Some hopes fading for September Fed rate cut

While all but one of the 49 economists surveyed by Wolters Kluwer this month expect the Federal Open Market Committee to cut short-term rates this year, they are more pessimistic than in June about when that first cut will occur.

None now expect the first cut to occur at the July meeting, versus 9% of respondents in the June Blue Chip Economic Indicators survey.

In the most recent poll, 55% believe the FOMC will act in September, down from 64% in the June survey.

The meeting after that, in November was cited by 23% in the July survey, while December was the choice of 20%. This compared with 11% and 14% respectively in the June survey.

The survey took place on July 3 and 5.

At one point before the start of 2024, many observers were expecting the FOMC to make six cuts this year, but as inflation remained stubbornly higher than forecast, those views diminished to a single or even in some minds no cuts this year.

But the tide has turned in recent weeks, with the most recent Consumer Price Index report being the catalyst for more optimistic views.

While mortgages are priced in large part off of longer-term instruments such as the 10-year Treasury, that is an investor driven rate based on things like their views on the U.S. economy.

When asked in the July survey if they believed the U.S. presidential election will affect when the FOMC will act, 77% said no.

"The BCEI consensus appears to be leaning toward two 25 basis point cuts this year as it expects that the fed funds rate will decrease 45 basis points by year end," the survey report said. "This is in general agreement with the fed funds futures market which is currently pricing in the first cut in September with a second 25 basis point cut likely in December."

But another market observer had a different view on when the Fed could act.

Sticky inflation data will keep the Fed in a wait-and-see mode, a commentary from Osterweis Strategic Income Fund's Carl Kaufman, Bradley Kane, Craig Manchuck and John Sheehan said.

When the FOMC finally decides to cut, history suggests it will likely act too late, not too early, Osterweis said. It does not give a prediction on when a cut will take place.

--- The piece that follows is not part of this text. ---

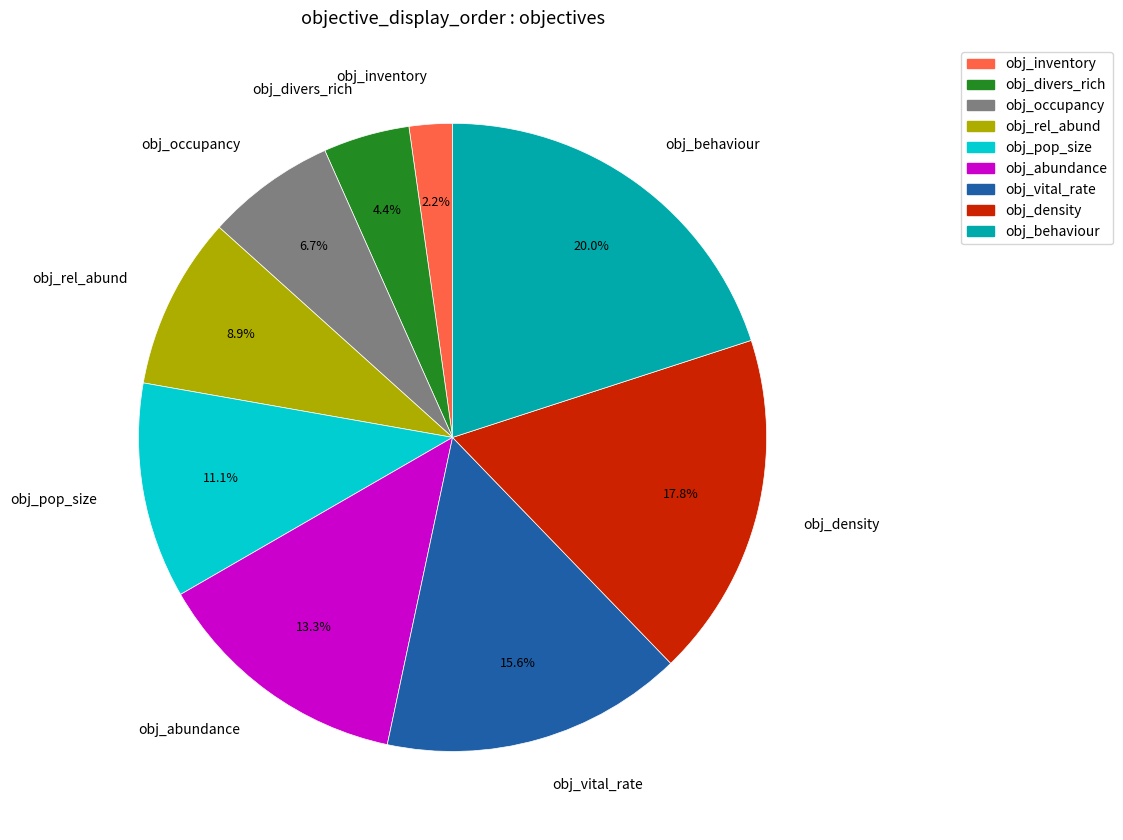

To the nearest percent, what percentage of the pie is obj_inventory?

2%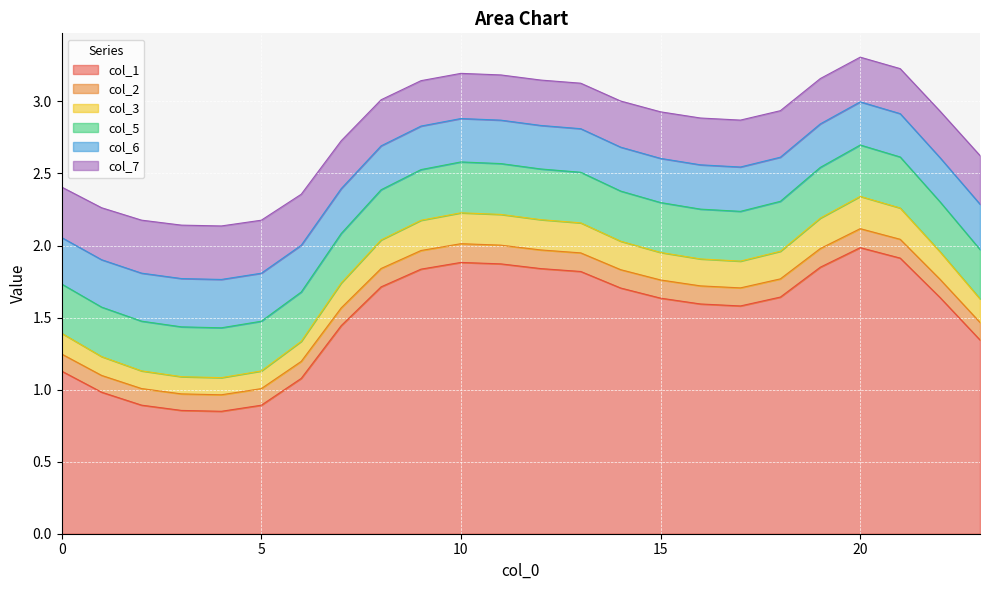

What is the total value across all series at 0?

2.4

This commentary cites the May CPI report, rather than the June report that helped drive down the 10-year Treasury yield on July 11.

On that day, the 10-year closed at 4.19%, 9 basis points from the previous close. While bouncing back up to 4.23% on July 15, it was back down to 4.17% two days later.

The May CPI data meant "the Fed will need to see at least several consecutive months of favorable inflation data before it lowers its benchmark rate," the Osterweis analysts said. "Despite the progress on the month-over-month change, the year-over-year change remained stubbornly above the Fed's 2% target at 3.3%."

The comments were made in its Third Quarter Strategic Income Outlook published on July 11.